Royal Bank of Scotland Headquarters

Located at Gogarburn, 6 miles (10 km) west of central Edinburgh, the world headquarters of the Royal Bank of Scotland group provides a campus-style office environment for 3000 staff. Bought by the bank in 2001, the 31.5-ha (78-acre) site comprises a main building with 32,516 sq. m (350,000 sq. feet) of office accommodation arranged in six blocks around a 280-m (918-feet) central indoor street, which also includes a supermarket, hairdresser, florist, pharmacy, various retail outlets and a staff restaurant. The complex was designed by a joint venture between local Michael Laird Architects and London-based RHWL Architects. The campus was opened on the 14th September 2005 by HM Queen Elizabeth II, attended by First Minister Jack McConnell (b.1960) and his deputy Nicol Stephen (b.1960). It also includes a training and conference centre, incorporating a 300-seat tiered auditorium and its own television studio, sport facilities, with a 20m (65 feet) pool, gym, medical and fitness suites. On an adjacent site is a 70-bedroom residential business school. The building had been planned by the later-disgraced chief executive Fred Goodwin (b.1958) and its ostentatious nature was criticised. His enormous office was later turned into a business hub, occupied by more than eighty entrepreneurs. The building was extended in 2019 to accommodate an additional 2000 staff transferred from another immense office building, Drummond House at South Gyle, which was sold.

Once a country estate, surrounding the Grade-B listed Scots Renaissance Gogarburn House that dates from 1811 and was extensively modified in the later 19th C. This house has been retained and converted into a leisure club for staff. The stable block has become a nursery, while the original garden wall now encloses sports pitches. The site was developed as Gogarburn Hospital from 1924, designed as a village comprising a series of houses or blocks for the accommodation of mentally-handicapped patients but closed in 1999.

The Royal Bank of Scotland was founded in Edinburgh in 1727, opened its first branch in Glasgow in 1783 and developed a large network of offices throughout Scotland during the 19th C. In 1874 it opened an office in London and from the 1920s developed, by acquisition, a major presence in England and Wales. By 1970, following merger with National Commercial Bank of Scotland, the Royal Bank enjoyed over 40% of Scotland's banking business. In 2000, under the Chairmanship of Viscount Younger of Leckie (1931 - 2003), the Bank succeeded in its most ambitious venture, the take-over of the English National Westminster Bank, creating a combined banking group with assets in excess of £300 billion. It was the take-over of the Dutch bank ABN AMRO and its risky lending that brought disaster for the Royal Bank. The banking crisis of 2008 hit them badly, with £28 billion in losses, the largest in UK corporate history, and resulted in the UK government taking 80% ownership in exchange for a £45.5 billion capital injection.

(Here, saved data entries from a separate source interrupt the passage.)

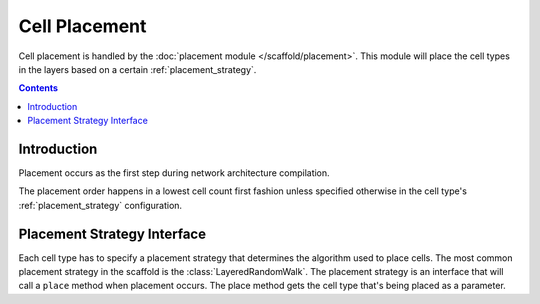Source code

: ==============
Cell Placement
==============

Cell placement is handled by the :doc:`placement module </scaffold/placement>`.
This module will place the cell types in the layers based on a certain
:ref:`placement_strategy`.

.. contents::

Introduction
------------

Placement occurs as the first step during network architecture compilation.

The placement order happens in a lowest cell count first fashion unless specified
otherwise in the cell type's :ref:`placement_strategy`
configuration.


.. _placement_strategy:

Placement Strategy Interface
----------------------------

Each cell type has to specify a placement strategy that determines the algorithm
used to place cells. The most common placement strategy in the scaffold is the
:class:`LayeredRandomWalk`. The placement strategy is an interface that
will call a ``place`` method when placement occurs. The place method gets the cell type
that's being placed as a parameter.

At its peak, the Royal Bank Group included Direct Line, the pioneering call centre-based insurance company, Ulster Bank, based in Northern Ireland, and the Citizens Financial Group, based in Rhode Island (USA), the second largest bank in New England, together with Coutts & Co, the Queen's banker, Churchill Insurance, Lombard Direct, Tesco Personal Finance and WorldPay, one of the first Internet payment services. Several of these ventures were sold in response to their financial crisis, which reduced the company from one of the world's largest banks with assets of more than £2.4 trillion and a market value of around £60 billion to assets of around £719 million and a value of £1.5 billion, with its number of employees reducing from 226,000 to around 71,000.

The Bank has promoted environmentally-responsible travel options to access the campus.